- Conservation status: Least Concern (IUCN 3.1)

Scientific classification
- Kingdom: Animalia
- Phylum: Chordata
- Class: Aves
- Order: Passeriformes
- Family: Grallariidae
- Genus: Grallaria
- Species: G. dignissima
- Binomial name: Grallaria dignissima Sclater, PL & Salvin, 1880

= Ochre-striped antpitta =

- Genus: Grallaria
- Species: dignissima
- Authority: Sclater, PL & Salvin, 1880
- Conservation status: LC

Species of bird

The ochre-striped antpitta (Grallaria dignissima) is a species of bird in the family Grallariidae. It is found in Colombia, Ecuador, and Peru.

==Taxonomy and systematics==

The ochre-striped antpitta was first described as Grallaria dignissima by Sclater and Salvin and illustrated by John Gerrard Keulemans in 1880. In the first half of the twentieth century several authors moved it to genus Thamnocharis; that genus was later subsumed into Grallaria so the species returned to its original binomial. The ochre-striped antpitta and the elusive antpitta (G. eludens) are sister species.

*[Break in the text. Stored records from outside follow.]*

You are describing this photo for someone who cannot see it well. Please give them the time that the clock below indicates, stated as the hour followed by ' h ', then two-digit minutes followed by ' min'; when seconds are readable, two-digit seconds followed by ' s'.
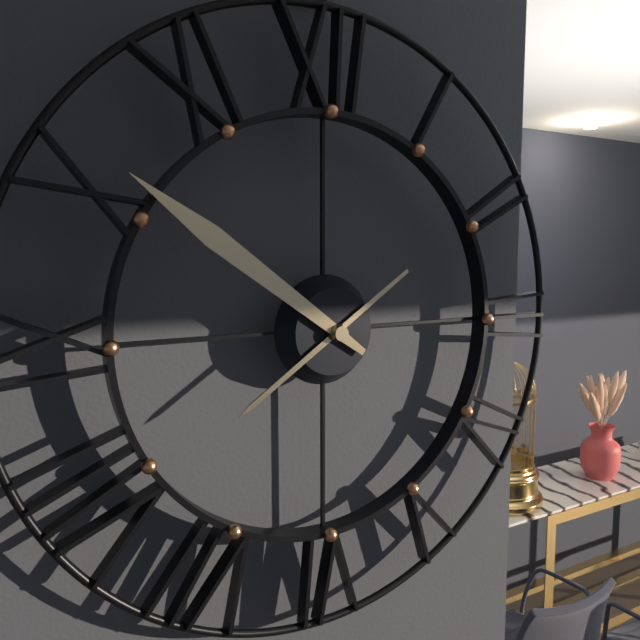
7 h 51 min
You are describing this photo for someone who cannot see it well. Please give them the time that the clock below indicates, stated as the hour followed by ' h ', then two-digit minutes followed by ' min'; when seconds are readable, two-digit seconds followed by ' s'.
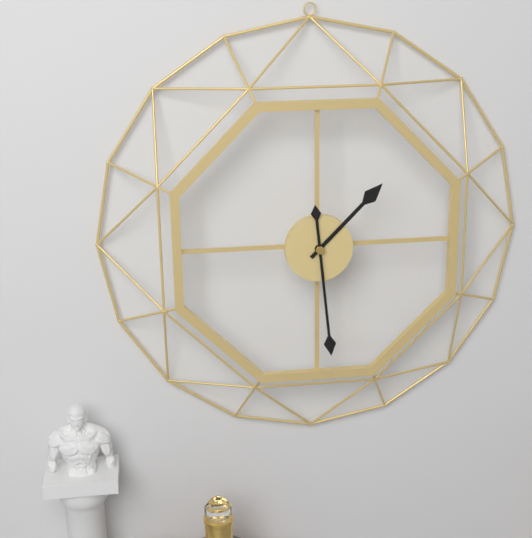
1 h 29 min
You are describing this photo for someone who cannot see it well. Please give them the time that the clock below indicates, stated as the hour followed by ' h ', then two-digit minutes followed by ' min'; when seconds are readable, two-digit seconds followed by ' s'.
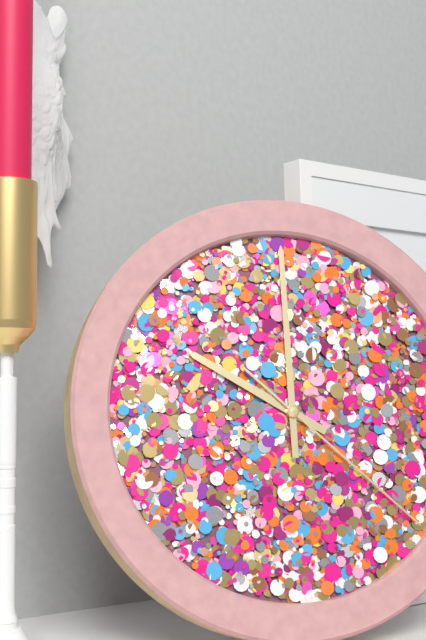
10 h 00 min 22 s
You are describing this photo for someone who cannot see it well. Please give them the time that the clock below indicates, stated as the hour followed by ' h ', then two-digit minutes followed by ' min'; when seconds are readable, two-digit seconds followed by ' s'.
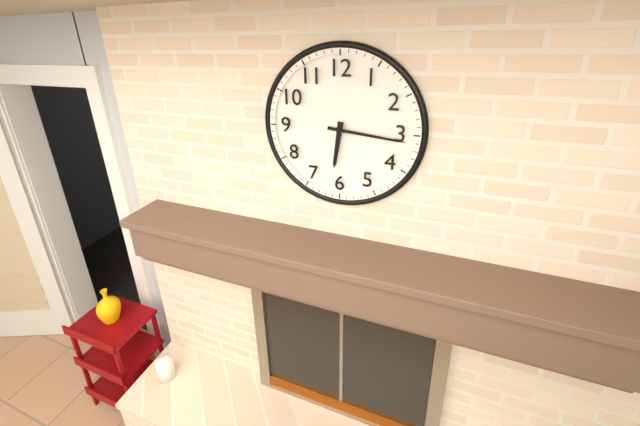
6 h 16 min
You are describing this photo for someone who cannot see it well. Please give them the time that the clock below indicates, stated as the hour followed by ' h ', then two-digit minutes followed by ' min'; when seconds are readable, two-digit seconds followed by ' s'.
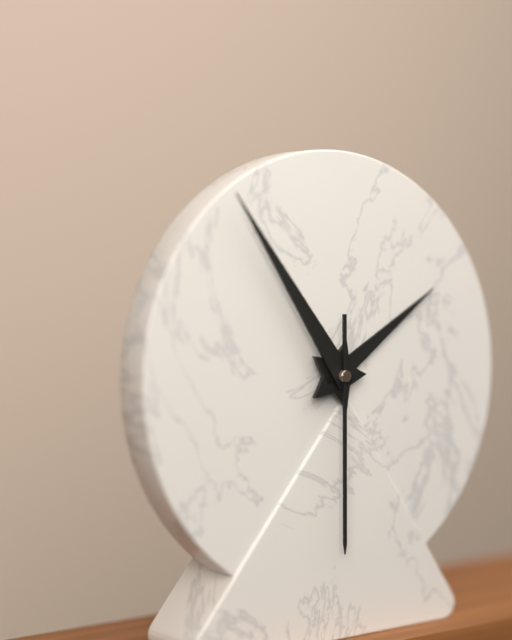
1 h 54 min 30 s
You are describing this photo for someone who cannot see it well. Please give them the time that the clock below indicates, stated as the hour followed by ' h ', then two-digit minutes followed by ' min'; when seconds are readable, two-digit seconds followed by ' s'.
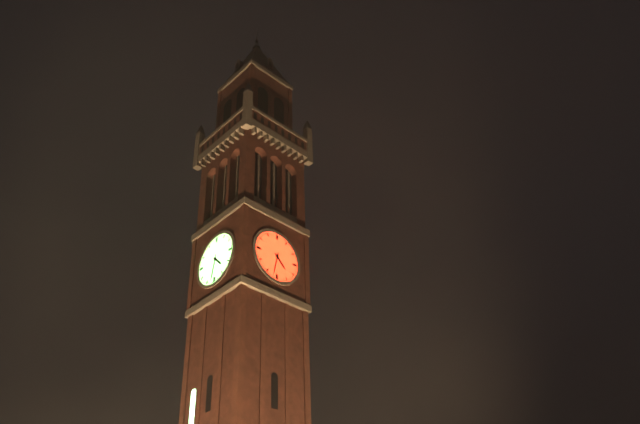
4 h 32 min
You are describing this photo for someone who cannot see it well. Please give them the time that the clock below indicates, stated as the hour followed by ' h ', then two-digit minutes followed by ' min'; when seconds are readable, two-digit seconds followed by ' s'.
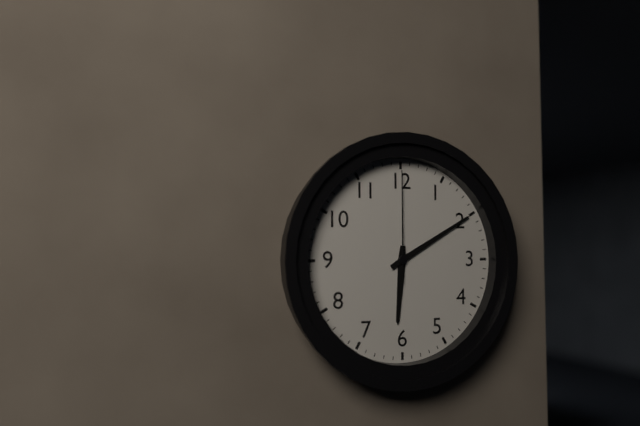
6 h 10 min 00 s
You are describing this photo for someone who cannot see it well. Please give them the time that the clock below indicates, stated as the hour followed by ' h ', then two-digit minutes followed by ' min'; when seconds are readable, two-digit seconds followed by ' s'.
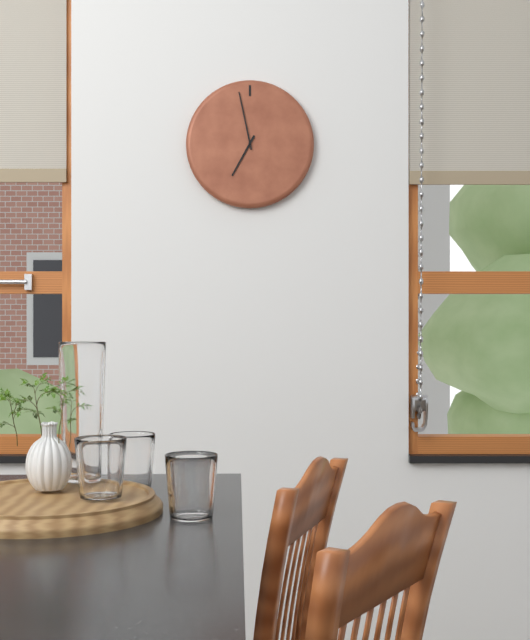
6 h 58 min
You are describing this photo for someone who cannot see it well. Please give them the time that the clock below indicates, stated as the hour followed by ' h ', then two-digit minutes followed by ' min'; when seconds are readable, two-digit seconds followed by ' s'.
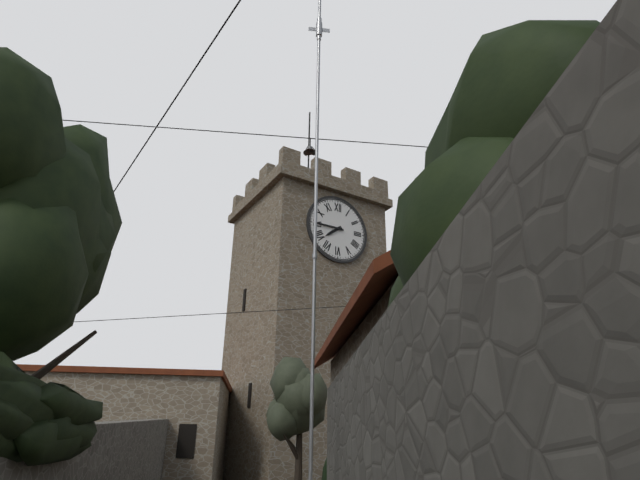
7 h 45 min
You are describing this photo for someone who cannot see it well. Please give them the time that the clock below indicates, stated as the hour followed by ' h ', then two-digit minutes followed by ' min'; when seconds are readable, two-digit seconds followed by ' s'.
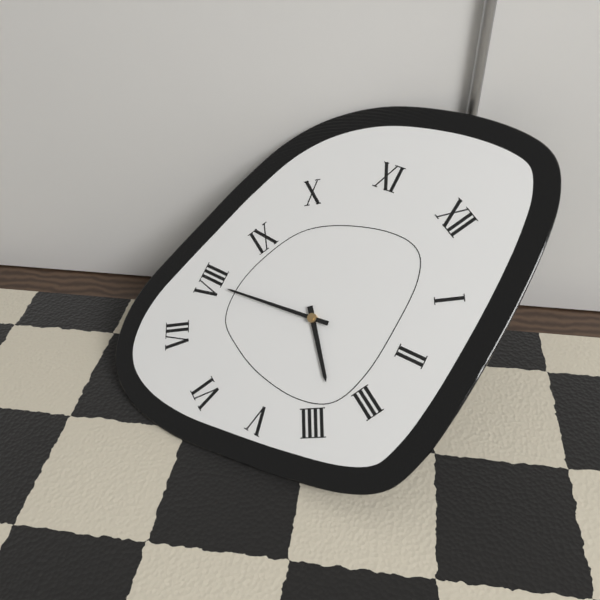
3 h 39 min
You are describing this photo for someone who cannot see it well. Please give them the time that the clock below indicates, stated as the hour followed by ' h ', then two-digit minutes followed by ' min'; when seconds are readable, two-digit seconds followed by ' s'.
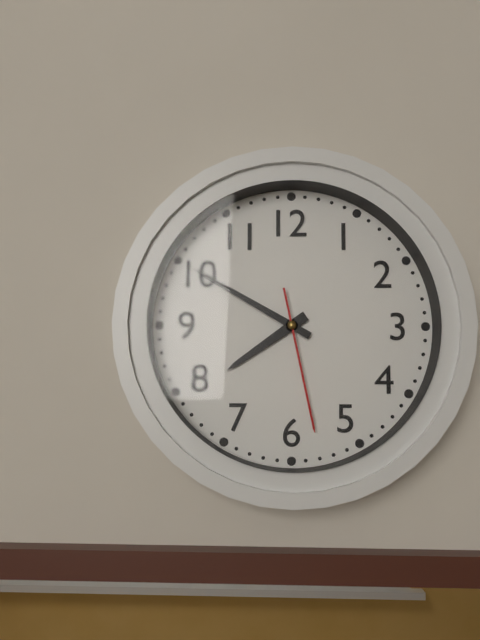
7 h 50 min 28 s
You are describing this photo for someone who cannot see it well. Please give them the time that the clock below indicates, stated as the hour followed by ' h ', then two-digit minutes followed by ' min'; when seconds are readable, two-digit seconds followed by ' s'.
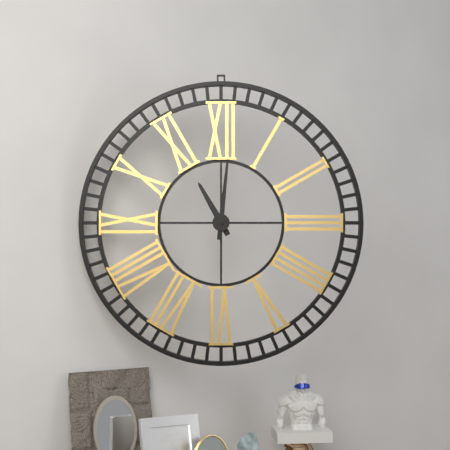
11 h 01 min
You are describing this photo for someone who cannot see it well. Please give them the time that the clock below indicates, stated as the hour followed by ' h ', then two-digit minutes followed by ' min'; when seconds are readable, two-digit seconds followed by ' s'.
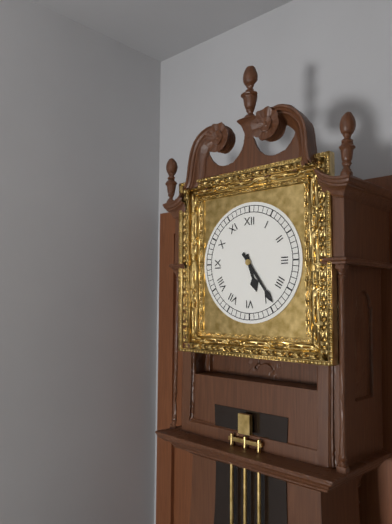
5 h 24 min
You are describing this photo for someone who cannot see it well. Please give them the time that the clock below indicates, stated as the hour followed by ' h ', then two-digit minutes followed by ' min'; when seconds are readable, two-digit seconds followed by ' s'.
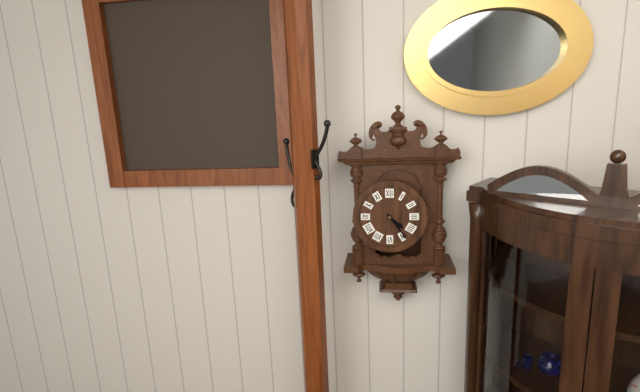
4 h 24 min
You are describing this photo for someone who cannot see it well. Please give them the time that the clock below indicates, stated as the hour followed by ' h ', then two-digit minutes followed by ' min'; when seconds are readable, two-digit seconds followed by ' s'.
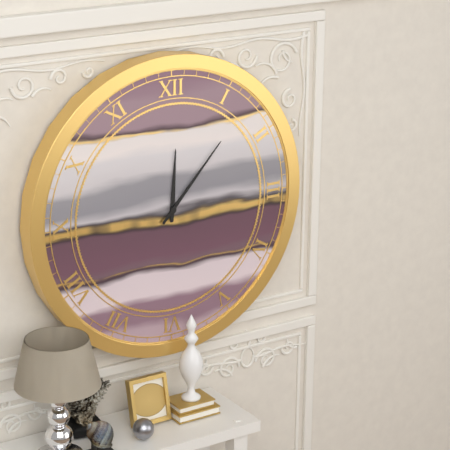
12 h 07 min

The ochre-striped antpitta is monotypic.

==Description==

Grallaria antpittas are a "wonderful group of plump and round antbirds whose feathers are often fluffed up...they have stout bills [and] very short tails". The ochre-striped antpitta is 15 to 19 cm long; one male weighed 110 g. The sexes have almost the same plumage. Adult males have a gray-brown crown and nape. Their back, rump, and tail are olive-brown with black and white streaks on the lower back and rump. They have buff lores and buffy brown ear coverts. Their throat and breast are ochraceous brown that becomes black and white streaks on the lower breast and belly. Adult females have warmer brown upperparts and a more rufescent throat and breast than males. Both sexes have a dark brown iris, a dark brown or gray brown bill with a pale basal half of the mandible, and gray legs and feet.

==Distribution and habitat==

The ochre-striped antpitta is a bird of the western Amazon Basin. It is found from southeastern Colombia south through eastern Ecuador and northern Peru to the Marañón River. It inhabits the floor of tall mature terra firme rainforest. It favors areas along streams, in dense vegetation like that in regenerating treefall openings, and very seldom is found on steep slopes. In elevation it occurs up to 300 m in Colombia and 450 m in Ecuador and Peru.

==Behavior==
===Movement===

The ochre-striped antpitta is believed to be resident throughout its range.

===Feeding===

The ochre-striped antpitta's diet is not known, though it almost certainly feeds mostly on invertebrates. It is almost exclusively terrestrial, running and hopping on the ground.

===Breeding===

Nothing is known about the ochre-striped antpitta's breeding biology.

===Vocalization===

The ochre-striped antpitta's song is a "low, mournful, two-note whü, whaöw or whü, whüüw that lasts a little more than a second. The song has also been written as "hoo HEEeeoo". The species' call is "a descending, rolling, musical trill".

==Status==

The IUCN has assessed the ochre-striped antpitta as being of Least Concern. It has a large range; its population size is not known and is believed to be stable. No immediate threats have been identified. The species is considered rare throughout its range "and thus may be more severely impacted by habitat fragmentation than other small birds".